Baby-faced and only 1.22 meters tall, Alfie, was 12 when he impregnated Chantelle, now 15, The Sun reported.

Asked what he would do to support the child financially, Alfie asked in a high-pitched voice, "What's financially?"

Police and child services in Eastbourne, about 110 kilometers southeast of London, said in a statement they were "aware of a 14-year-old girl that had become pregnant as the result of a relationship with a 12-year-old boy," and they were offering them support.

Alfie's front-page picture has sparked renewed debate about teen pregnancy in the UK. The country has one of the highest teen pregnancy rates in Europe. It had 27 births per 1,000 women aged 15-19 between 2000 and 2005, according to a report published by Population Action International.

Comparable figures are 10 per 1,000 for Spain and 5 in 1,000 for the Netherlands.

Britain's teen pregnancy rate, however, is still far below that of the United States, which registers 44 births per 1,000 women aged 15-19.

But the country's reputation as Europe's teen pregnancy capital is embarrassing.

In 1999 then-prime minister Tony Blair described Britain's record on pregnancies as shameful.
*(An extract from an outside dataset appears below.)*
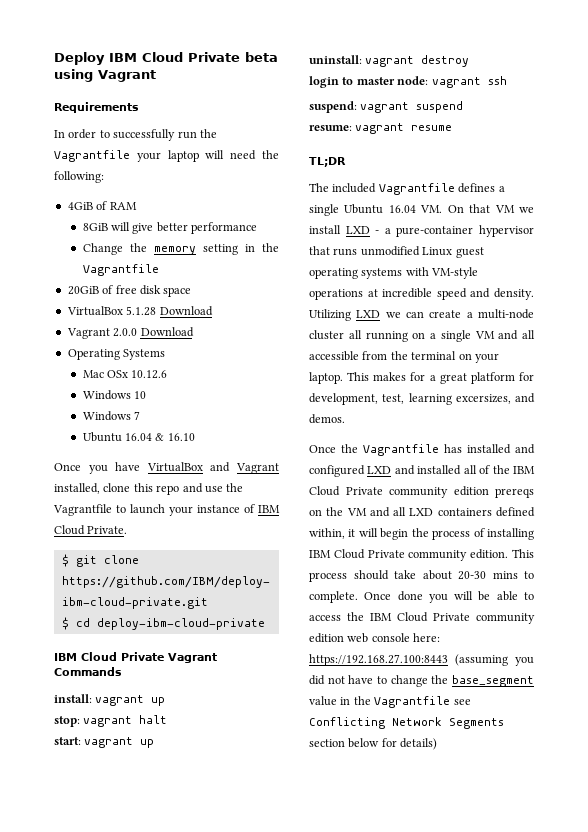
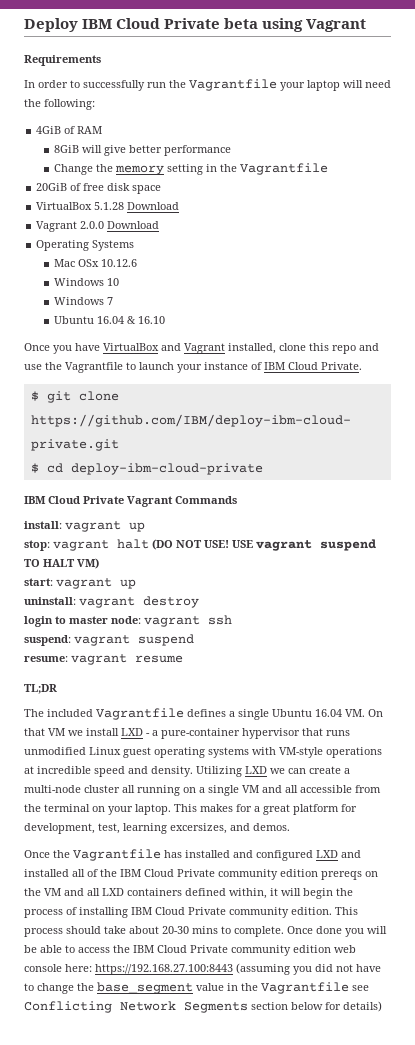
(168, 719) none -> [152,539,376,551] [24,558,99,569] (DO NOT USE! USE vagrant suspend TO HALT VM)

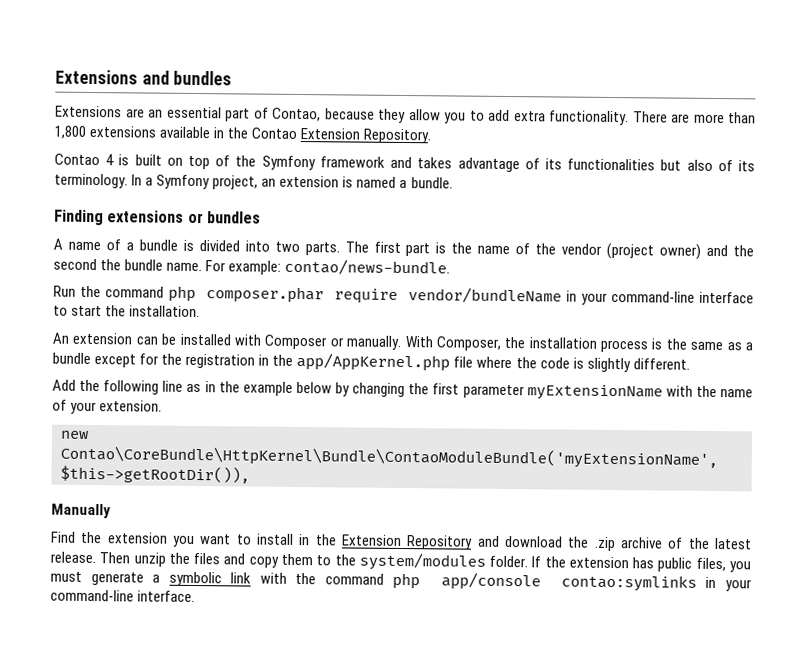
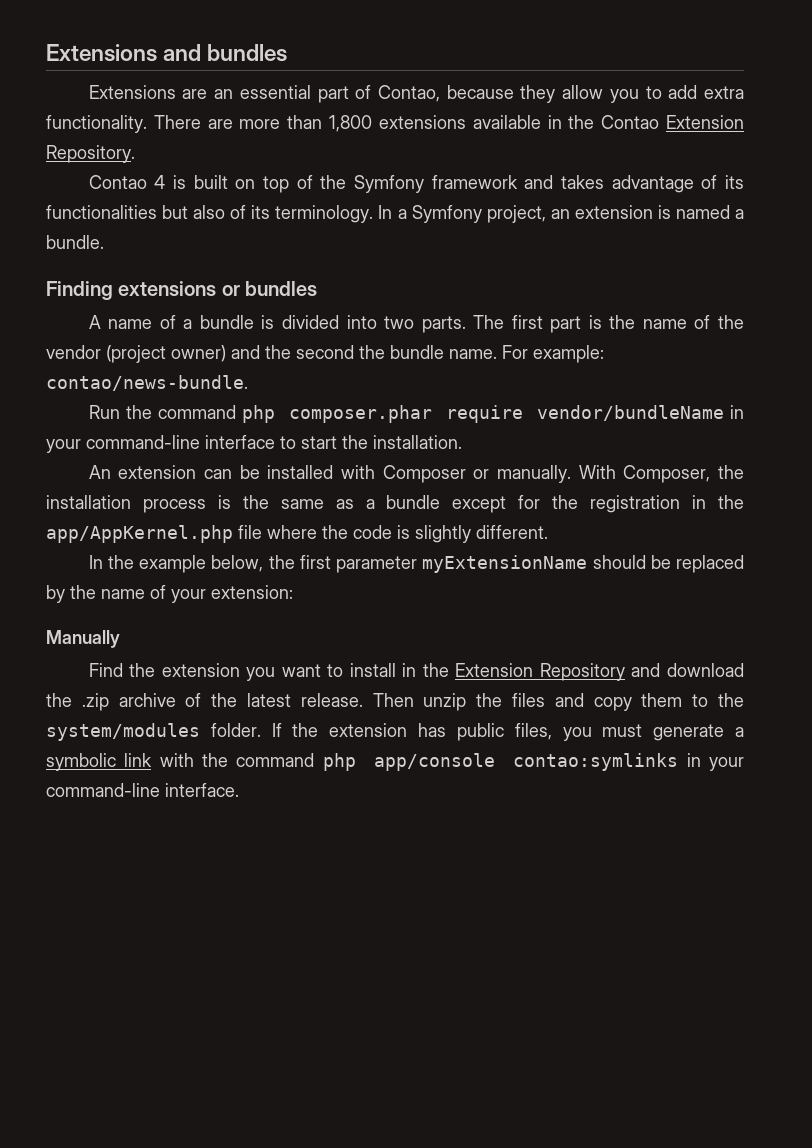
[52,379,754,401] [52,399,163,415] [60,430,89,439] [60,445,718,470] [60,465,250,484] Add the following line as in the example below by changing the first parameter myExtensionName with the name of your extension. // new Contao\CoreBundle\HttpKernel\Bundle\ContaoModuleBundle('myExtensionName', $this->getRootDir()), -> [88,555,744,573] [46,585,293,603] In the example below, the first parameter myExtensionName should be replaced by the name of your extension:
The government poured millions of pounds into advertising and educational campaigns.

Brook, a UK group that provides sexual health advice to people under 25, said teen pregnancies had fallen by about 12 percent since 1998 but more had to be done.

Alfie's father, Dennis - who reportedly has nine children - said he will give Alfie "the birds and bees talk.Some may say it's too late but he needs to understand so there is not another baby."